What Would Dr. Schuckner Think?

by Tom Urbanowicz

Healthcare has come a long way from the days of Dr. Schuckner. (If you're not sure who Dr. Schuckner is, my native-New-Jersey grandmother can explain.) For a very reasonable fee, he gave a checkup while showing off the postcards from his "boys" in faraway places like Midway and Marseille. Quite a contrast from the big buildings today that dole out drugs, fax forms, or mail members.

Although some of the "personal touch" is lost in the quagmire of acronyms and authorizations, the quality of care that we appreciate has improved tremendously. Phrases like open-heart surgery, lasik and arthroscopic procedures have become commonplace. While procedures and diagnostics typically take center-stage, other technologies work behind the scenes.

Healthcare management software has provided valuable tools to both providers and payers. On the provider side, hospitals and clinics have used such software to make calculated business decisions in managing resources. With healthcare management software, facilities can provide patients the optimum care they require.

Consider the utilization management department at a hospital; staff ensure time and money are used in the right way, at the right time, in the right amounts. Were it not for software applications that gather clinical data, utilization managers could not develop sophisticated reports to "slice-and-dice" the volumes of information. Reports that reveal unnecessary lengths of stays, delayed patient reviews, and underutilized hospital rooms are like gold nuggets. Timely responses to this information can result in significant savings and improved services.

On the payer side, healthcare management software has allowed the "Big Blues" and other insurers to meet their members' needs more effectively. With such software, they can authorize procedures more efficiently, refer to specialists more appropriately, and provide medical services more specifically.
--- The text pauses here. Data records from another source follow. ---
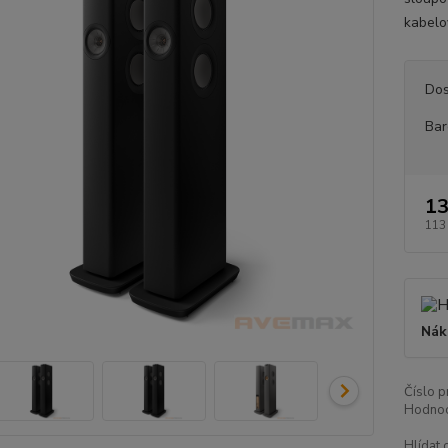
kabelo
Dos
Bar
13
113
Nák
Číslo p
Hodnoc
Hlídat 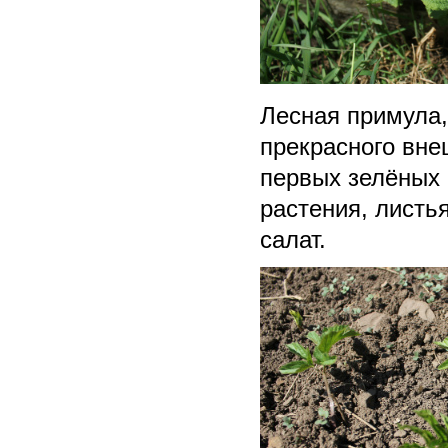
Лесная примула,
прекрасного вне
первых зелёных 
растения, листья
салат.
For example, software business rules can execute specific tasks based on pre-determined decisions and specific member criteria. Take for example a man who is admitted to a hospital with congestive heart failure. Based on the member's health record, admitting diagnosis, and other relevant factors, the software automatically authorizes procedures, generates a referral to a cardiologist, and sends an email to a case manager.
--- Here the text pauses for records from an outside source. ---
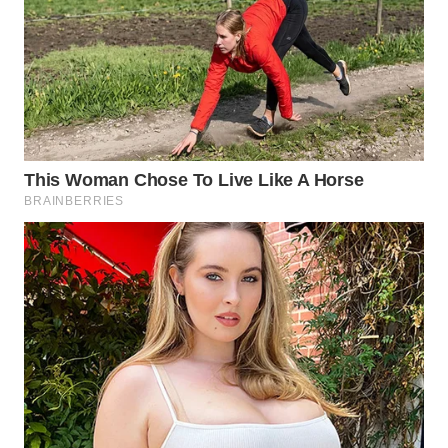
WN
NATUNA
WN
BINTAN
WN
MANDALIKA
WN
LIKUPANG
WN
LABUANBAJO
WN
BORNEO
The case manager—the human clinician in this part of the story—calls the member at his home several days later. With the member's consent, the member is sent a packet of preventive healthcare materials and a follow-up clinical visit is scheduled. Albeit valuable for the member, this effort is not entirely altruistic. The payer organization has also reviewed reports that identify groups of individuals who are likely to incur future medical expenses. By reviewing such reports and responding with targeted early intervention, payers can potentially save millions of dollars by having healthy members.

Both payers and providers have benefited from healthcare management software; these rewards have been ultimately passed on to end consumers. So although I listen wistfully to the office visits with Dr. Schuckner, I don't altogether long for the "good old days."